ESTRATTO DEL DOCUMENTO:
---------------

L’eterna indecisa

L’eterna indecisa della shopping procede più o meno così.

Entra nel negozio, saluta la commessa, e subito si tuffa in mezzo agli scaffali, per passare accuratamente in rassegna tutti i capi esposti.

In breve tempo individua un bel cappotto marrone che sembra proprio fare al caso suo.

Ed ecco che si rivolge alla titolare del negozio: “L’avete anche in altri colori?” “Tipo verde, fucsia, bianco ghiaccio?” (non che la cosa le interessi veramente, ma serve per prendere tempo ed avere la possibilità di scegliere).

“No, nessuno di quei colori, ma abbiamo un fantastico giallo canarino”.

L’eterna indecisa si sente appagata, indossa alternativamente i due cappotti per circa quindici volte, dopodiché, stanca ed accaldata, si avvia alla cassa con il cappotto marrone (quello avvistato per primo), cercando però rassicurazioni dalla commessa sul fatto che sia possibile cambiarlo nei giorni successivi.

Ma ecco che, un attimo prima di tirare fuori la carta di credito, l’occhio le cade su una fantastica giacca di pelle rossa che sembra proprio mancare al suo guardaroba.

Cosicché, inevitabilmente, tutto ricomincia da capo: camerino, prove, elucubrazioni di vario genere su tutte le possibili combinazioni con gli altri pezzi presenti nell’armadio e, per le più tecnologiche, invio di fotografia in tempo reale all’amica del cuore per un consulto lampo, per poi concludersi, dopo un buon quarto d’ora, con la decisione che no, il cappotto marrone (sempre quello) era decisamente meglio.

E così, l’eterna indecisa, acquista finalmente il cappotto, per poi cambiarlo, il giorno successivo, con un fantastico paio di stivali da cavallerizza.

La riluttante

La riluttante odia lo shopping; tuttavia, si rende conto di dover comprare, ogni tanto, qualcosa da mettersi indosso per ragioni di convenzione sociale.

Normalmente, la riluttante sceglie un unico negozio di abbigliamento all’età di sedici anni, e tende a ritornarci anche a quarantasei, per non dover affrontare il trauma del cambiamento; ma, questa volta, sente di dover osare qualcosa di più.

A questo punto, generalmente, interviene l’amica zelante, vera shopping addicted con lo spirito della missionaria, che si offre come consulente per il rinnovo dell’intero guardaroba.

Il giorno prefissato per gli acquisti la riluttante viene colta da veri e propri attacchi di panico, e le prova tutte per evitare il supplizio. “Il cane ha morso la vicina del piano di sotto e devo correre al pronto soccorso…”; “la casa si è allagata e mio marito rischia di affogare”; “le bambine hanno mangiato il cibo del cane e ora rasentano la lavanda gastrica”.

Ma l’amica zelante non si lascia impietosire e, ferma nel suo proposito, trascina la riluttante per i negozi del centro.

A questo punto, per il successo dell’iniziativa, l’unica cosa veramente importante è che l’amica zelante, oltre a possedere un certo gusto estetico, voglia bene alla riluttante, perché quest’ultima, ormai rassegnata, potrebbe acquistare qualunque articolo.

La solitaria

La vera ragione per cui la solitaria desidera fare shopping in solitudine è soltanto una: non vuole testimoni.

---------------

DATI FORNITI:
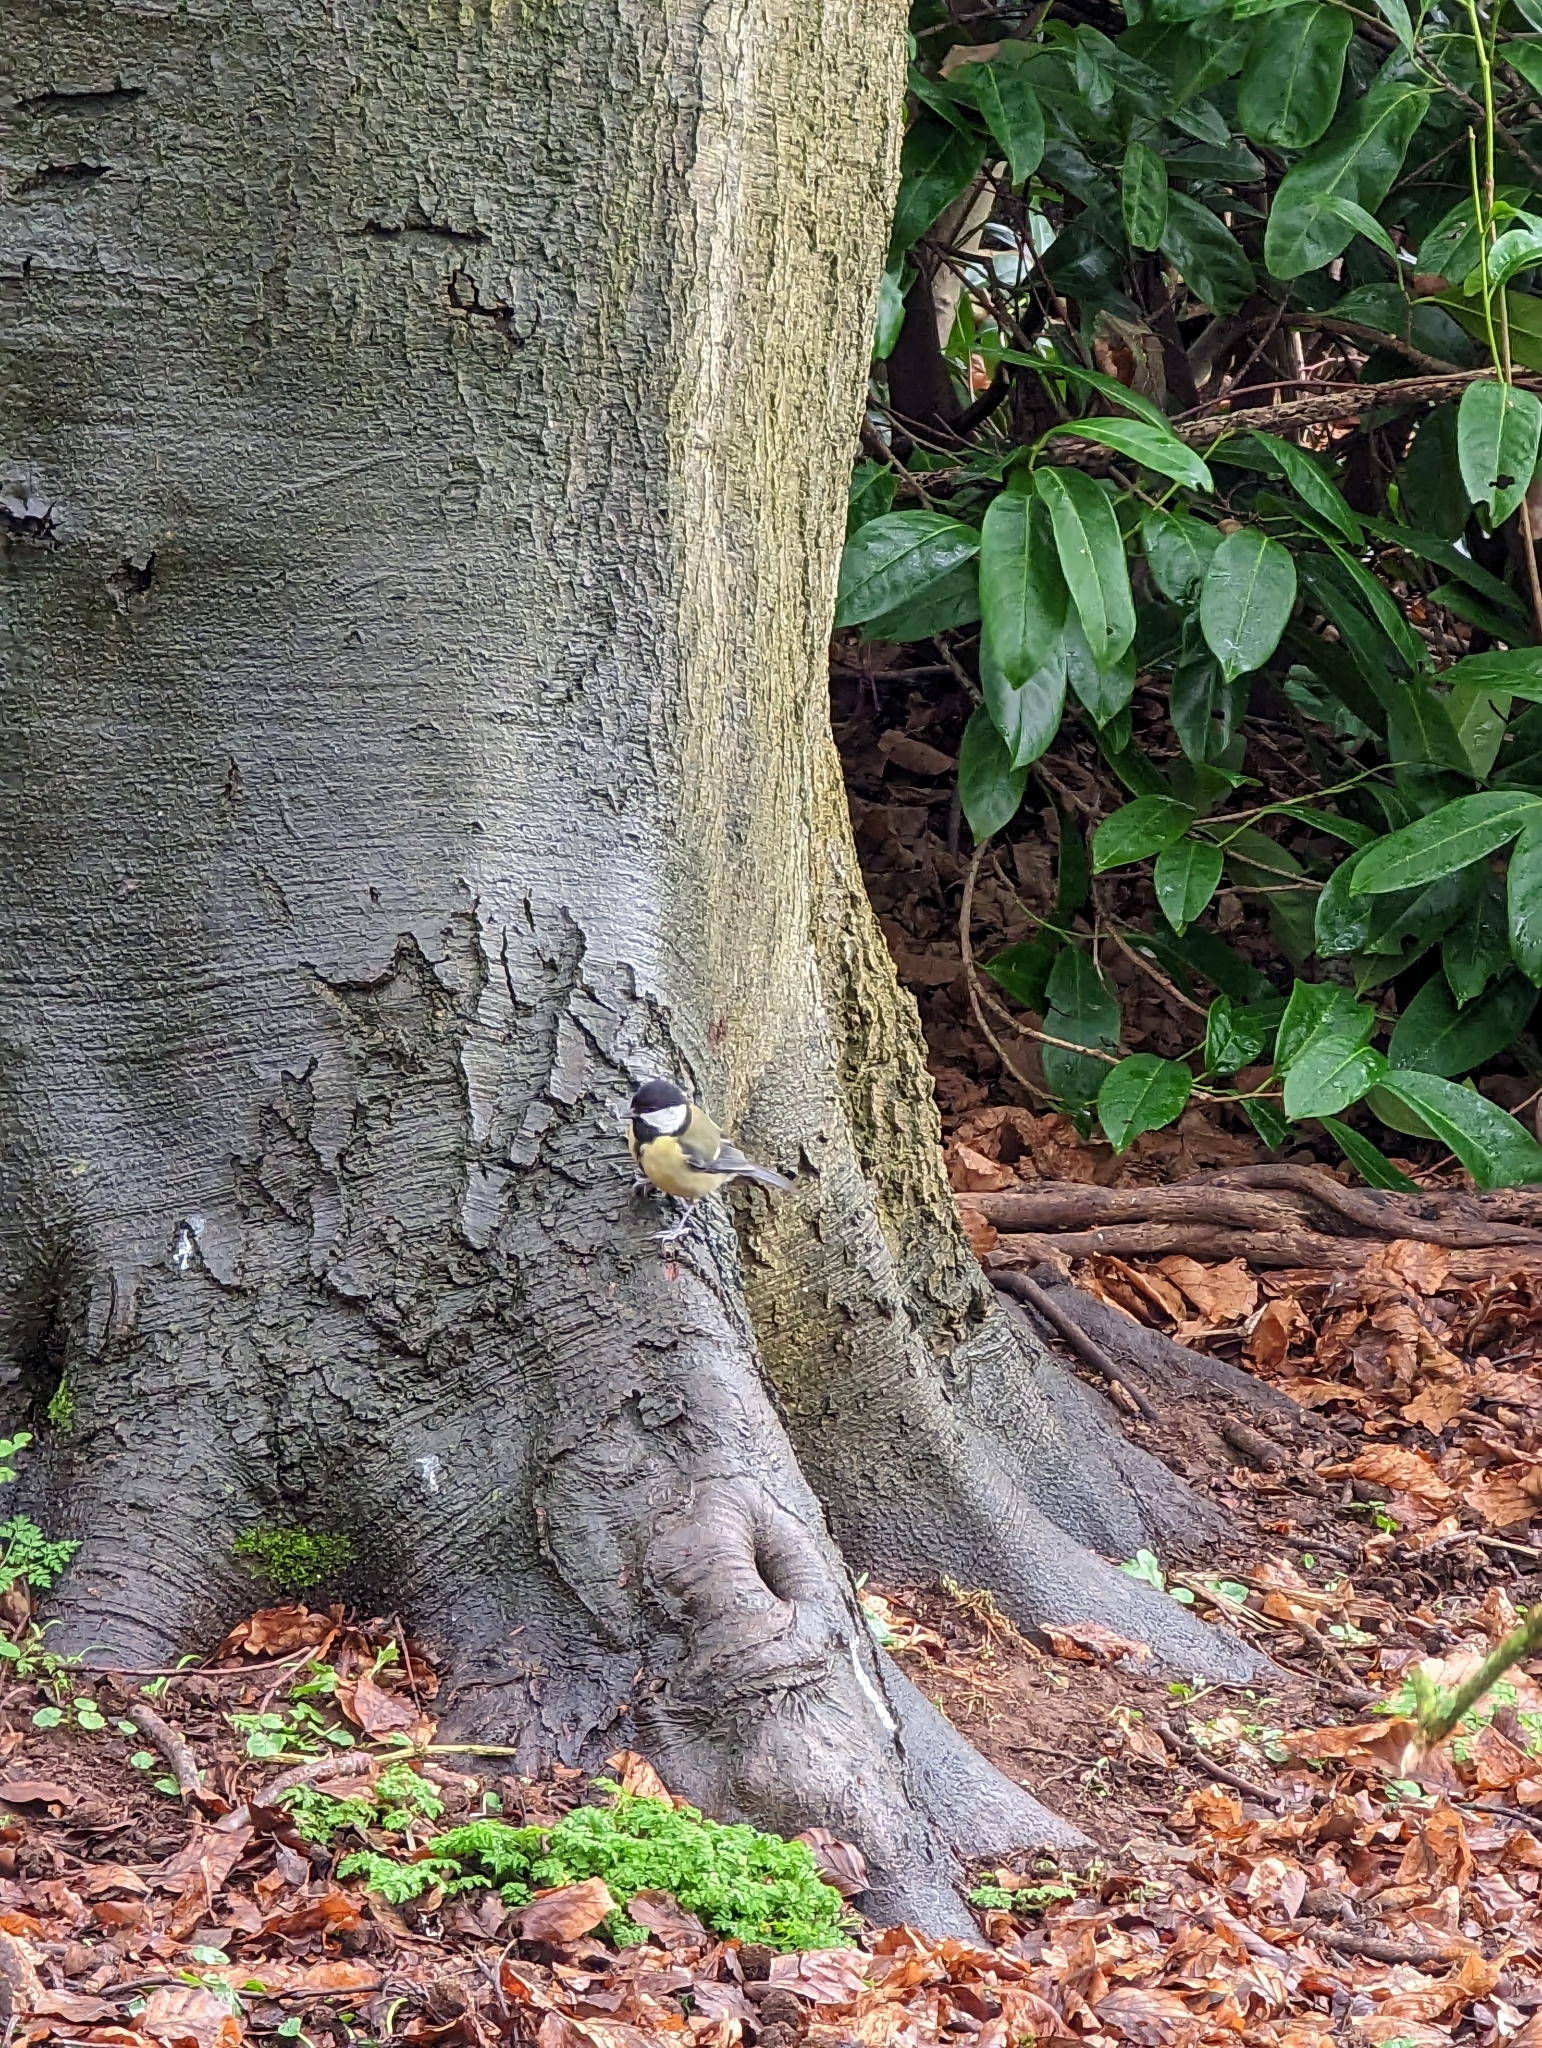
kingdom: Animalia
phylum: Chordata
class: Aves
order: Passeriformes
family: Paridae
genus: Parus
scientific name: Parus major
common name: Great tit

---------------

ESERCIZI DA SVOLGERE:
(A) Nel brano sullo shopping, con che cosa l'eterna indecisa cambia il cappotto il giorno dopo averlo acquistato?
(B) Prosegua il brano sullo shopping a partire dall'ultima frase riportata.

SOLUZIONI:
(A) Con un fantastico paio di stivali da cavallerizza.

(B)
Da principio, la solitaria non disdegna di recarsi in giro per negozi con le amiche; guarda, osserva, prova e commenta, talvolta compra un paio di mutande o di calze (così, tanto per non dare l’impressione di essere asociale), ma in cuor suo sa bene che gli acquisti degni di nota avverranno solo il giorno dopo, quando finalmente potrà tornare negli stessi negozi da sola.

Ed ecco che il giorno successivo, in perfetta solitudine, la solitaria esce di soppiatto, e si fionda per i negozi del centro.

Generalmente, la solitaria non esce mai per acquistare qualcosa per sé; ha sempre una missione molto delicata da compiere, tipo comprare il regalo di compleanno per la vicina di casa; ma quando si ritrova (da sola) nel negozio, decide in un battibaleno, colta da folgorazione, che quel meraviglioso paio di guanti/maglione/colbacco di pelo è proprio quello che mancava al suo guardaroba.

E così, normalmente, ritorna a casa con dieci capi per sé e nulla per l’amica (alla quale potrà sempre comprare qualcosa il giorno successivo, trovando così un nuovo spunto per uscire a fare shopping).

La succube

La succube si riconosce facilmente perché non si reca mai da sola a fare shopping: è sempre accompagnata dalla madre (che può essere anche sostituita dalla sorella, dall’amica d’infanzia e, in casi estremi, da una zia).

Cosa che, di per sé, potrebbe anche risultare accettabile, quando la figlia non supera l’età di quindici anni e la madre quella di trentasette, ma diventa agghiacciante quando la figlia ne ha compiuti quarantacinque e la madre sfiora la settantina.

Entrata nel negozio, la succube individua un bell’abitino verde mela con scollatura generosa; ma ecco intervenire la madre insidiosa “fai come vuoi, ma non ti starebbe meglio questa palandrana nera con collo alto e lunga fino ai piedi?”. “Ecco, ti sta d’incanto; come ti conosco bene!”.A questo punto si prospettano due alternative per la succube: sopprimere la madre strangolandola con la cintura del vestito, oppure investire una discreta sommetta in un percorso di analisi (meglio la seconda, a meno che il marito non sia un famoso penalista).